Question

I am using fxCop and NDepend a lot at the moment, and I keep seeing the items their reports generate which are "wrong"1 and wondering to myself, why can't these tools just go and make those fixes they are suggesting?

I get some are very hard to work out, but something like the fields should be marked readonly can very easily be applied with the information the tool has. However for me it means going to the tool, finding the item then placing the code in etc... Takes considerable time even for the smallest items.

I would even be happy if I had to confirm each change, in a similar to how CodeRush Xpress does with some it's refactorings.

So is there a reason why these tools do not do this?


1 Wrong is relative here, since something like the 1700 class of fxCop errors which are all about naming aren't bad code, but do make it harder for new developers to grapple the code.

Was it helpful?

Solution

Possibly because there isn't always -- or even most of the time -- a single, correct choice of refactoring to make.
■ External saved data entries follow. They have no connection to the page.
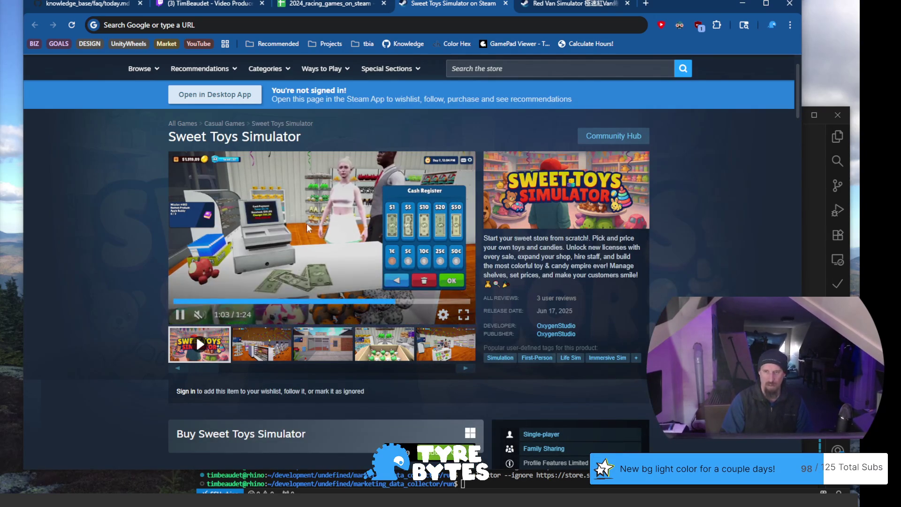
click(333, 5)
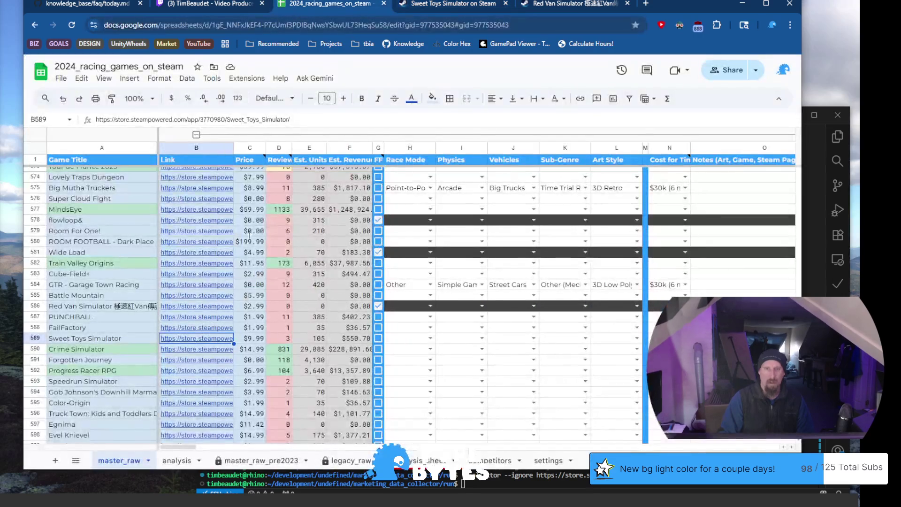
Open Crime Simulator's Steam page from row 590, view its van and corridor screenshots, and select its address
click(194, 353)
click(222, 370)
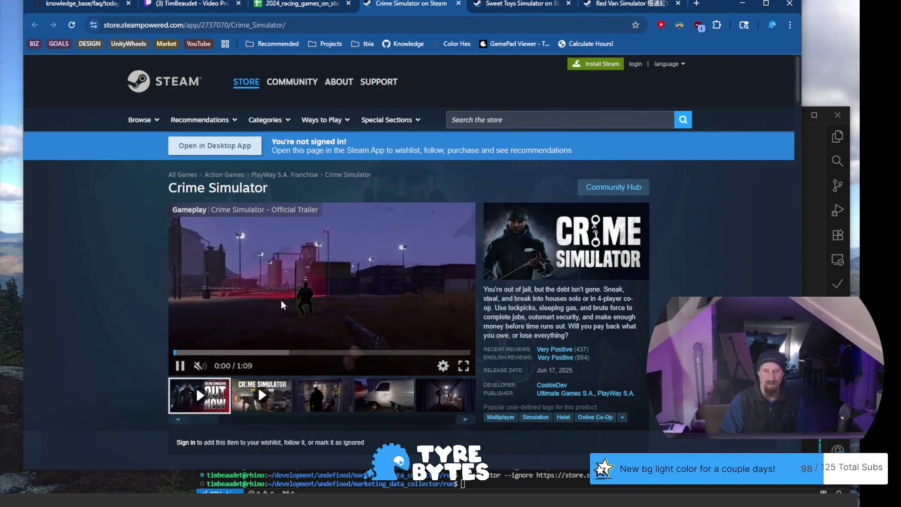
click(322, 395)
click(384, 395)
click(438, 402)
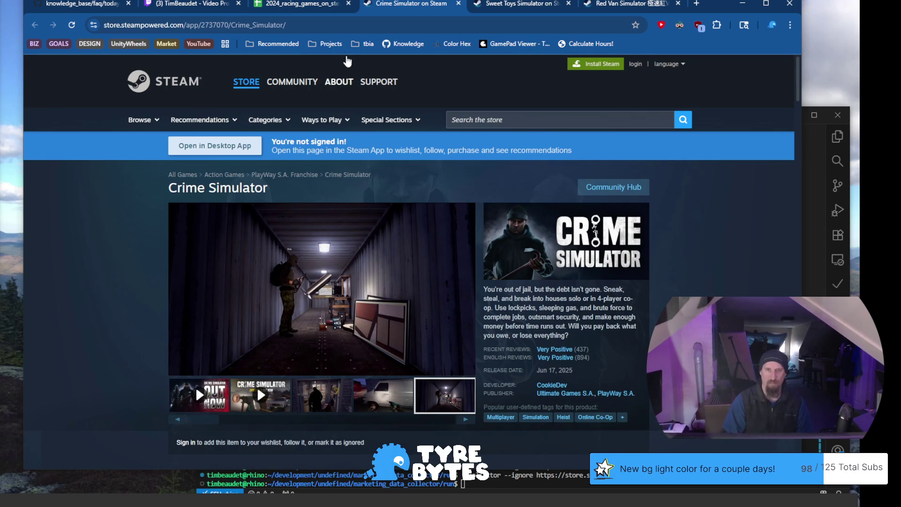
click(335, 25)
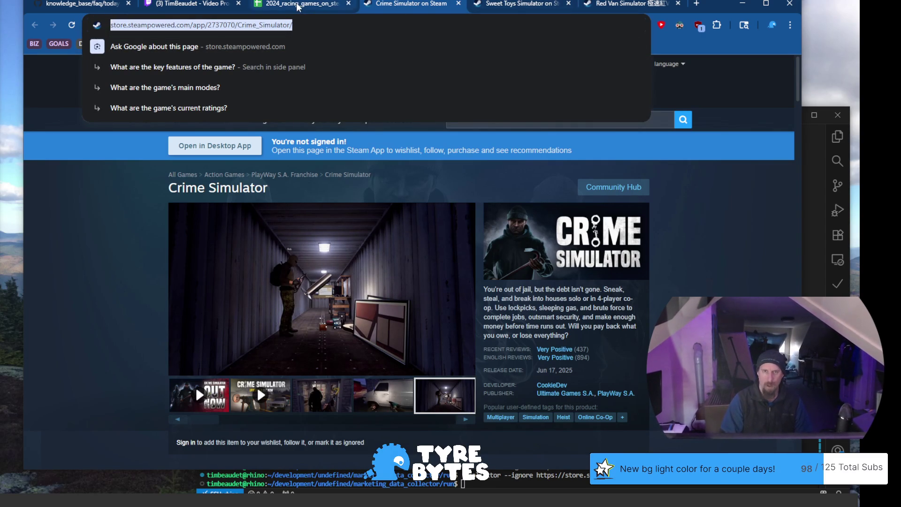
click(521, 483)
There usually are dozens of ways to refactor code so, that the amount of warnings will be reduced, but the one that is actually right for the project is something a developer should decide.

OTHER TIPS

Rob, this is something we (the NDepend Team) are thinking for the long term. But touching code is a domain much more sensitive than just analyzing it. And as said Rytmis, often there is not only one single choice for refactoring.

Certainly the best option will be to let NDepend send its refactoring commands to a solid existing refactorer such as R#. But this is pure supposition at the moment.